"Knackig" Rhubarb Pie
- Fizzy James
- Nov 12, 2018
- 1 min read
Updated: Feb 27, 2024
This is nicked from my grandma's recipe book. It is a dish I look forward to every time I go back to Gävle, Sweden, and I finally decided it is about time I learned the family secrets for myself so I wouldn't have to wait a year to taste this sweet but tart, crisp and chewy pie.
I hope you enjoy this recipe as much as I do!


"Knackig" Rhubarb Pie
Serves: 8
Ingredients
400g rhubarb, sliced
100g oats
130g caster sugar ( I used 60g half caster sugar half stevia )
120g coconut oil
75g brown rice syrup
35ml single cream
15ml almond milk or water
1/2tsp baking powder
1tsp vanilla powder or essence
100g buckwheat flour ( You can mix the flours for example, 25g each of all purpose white, almond, wholemeal and buckwheat )
pinch salt flakes
Method
- Preheat the oven to 150 degrees Celsius, fan.

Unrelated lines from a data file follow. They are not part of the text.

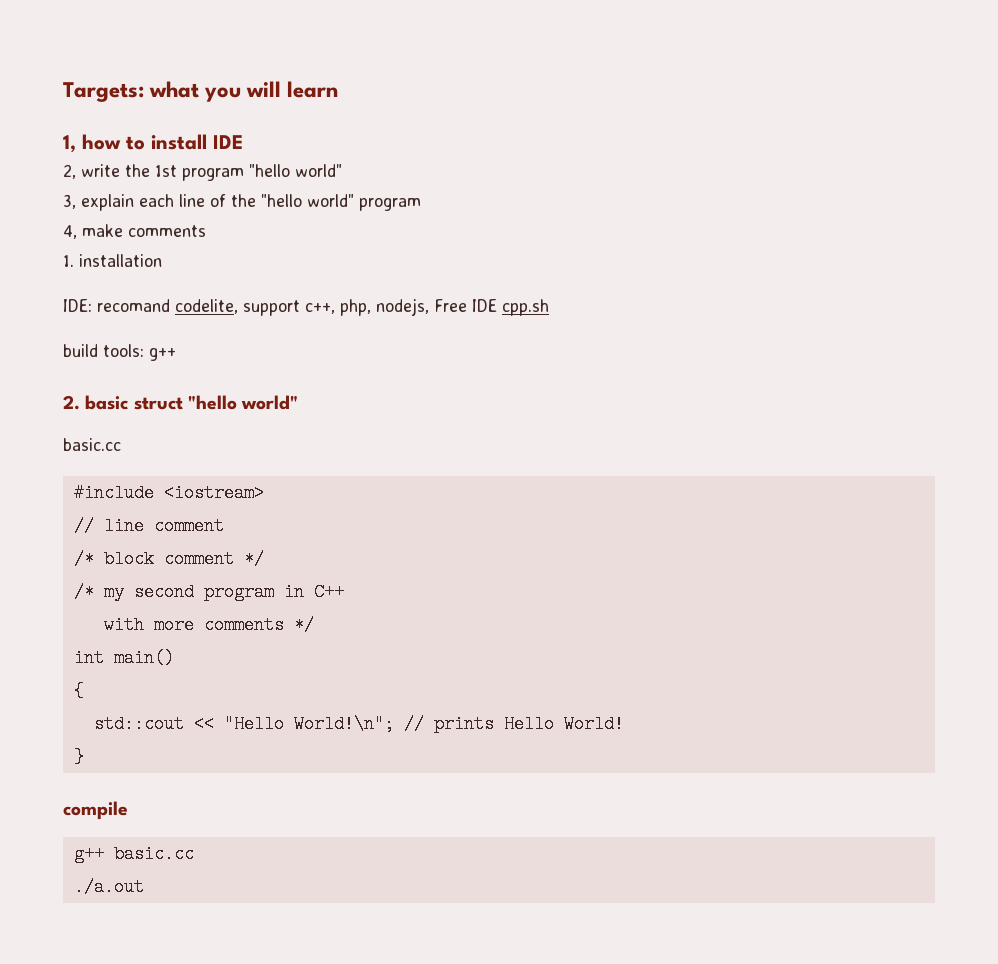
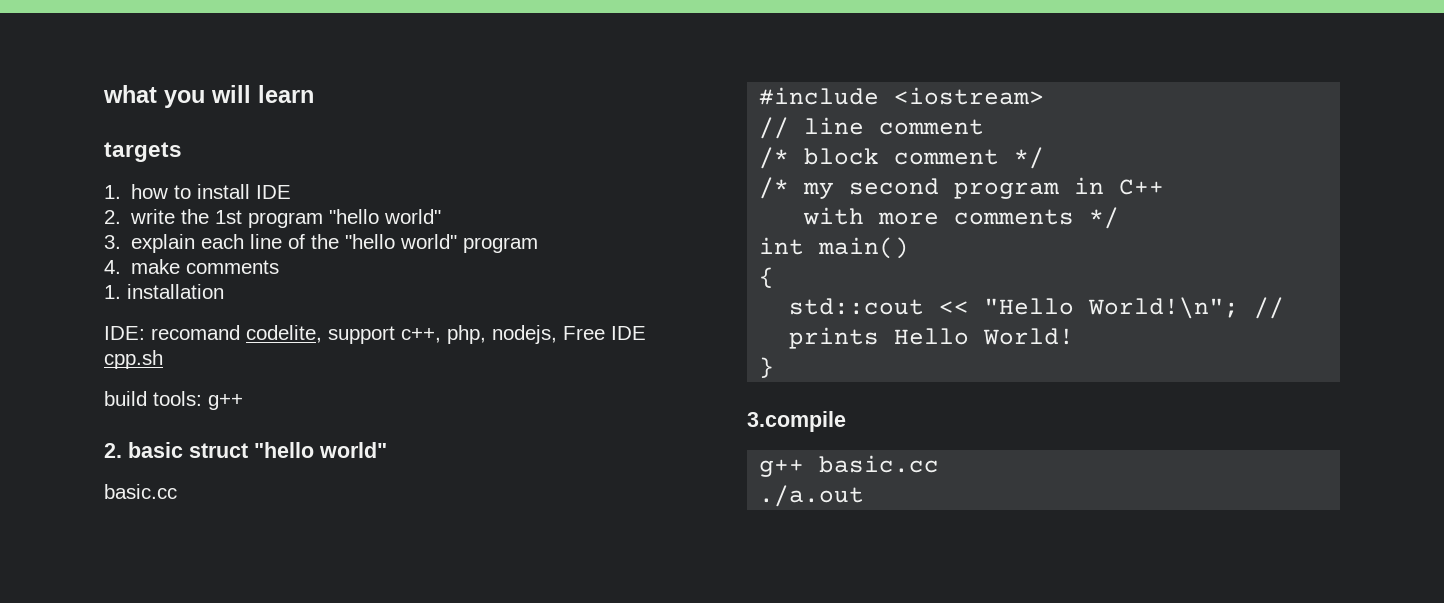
[63,82,144,102] Targets: -> (103, 94) none
[63,135,76,153] 1, -> [104,142,182,162] [104,185,121,199] targets // 1.
[63,164,76,179] 2, -> [104,210,121,224] 2.
[63,194,76,209] 3, -> [104,235,121,249] 3.
[63,225,77,239] 4, -> [104,260,121,274] 4.
[63,801,128,820] compile -> [747,411,846,432] 3.compile

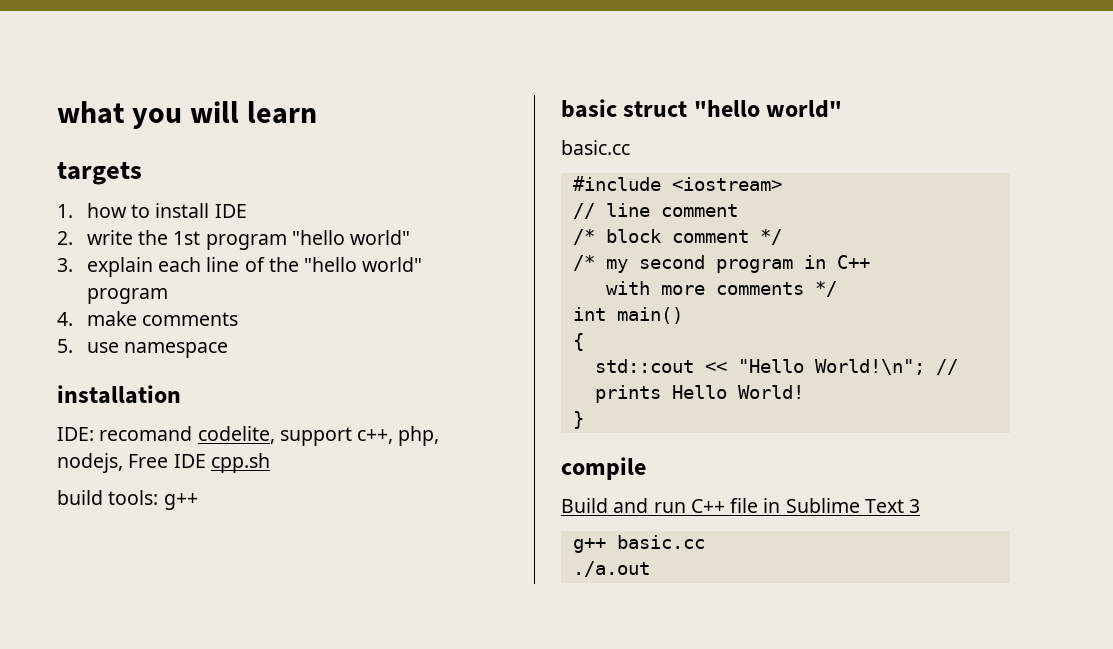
[104,285,121,299] 1. -> [57,339,229,358] 5. use namespace //
[104,443,122,458] 2. -> (198, 501) none
[747,411,846,432] 3.compile -> [561,457,646,480] [561,498,921,513] compile // Build and run C++ file in Sublime Text 3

- Melt the cream, water, sugar, syrup and coconut oil in a small saucepan.
- Meanwhile, combine all the dry.
- Place the chopped rhubarb into a circular pan.

- Add the dry mix to the fully melted wet mixture. Stir until everything is combined. It will form a thick paste.
- With your fingers, press the 'dough' onto of the rhubarb and pop it in the oven for 40 minutes. Turn the temperature up to 180 and cook for a further 5-10, or until a deep golden all over on top.
- Remove from the oven and serve with vanilla custard or ice cream!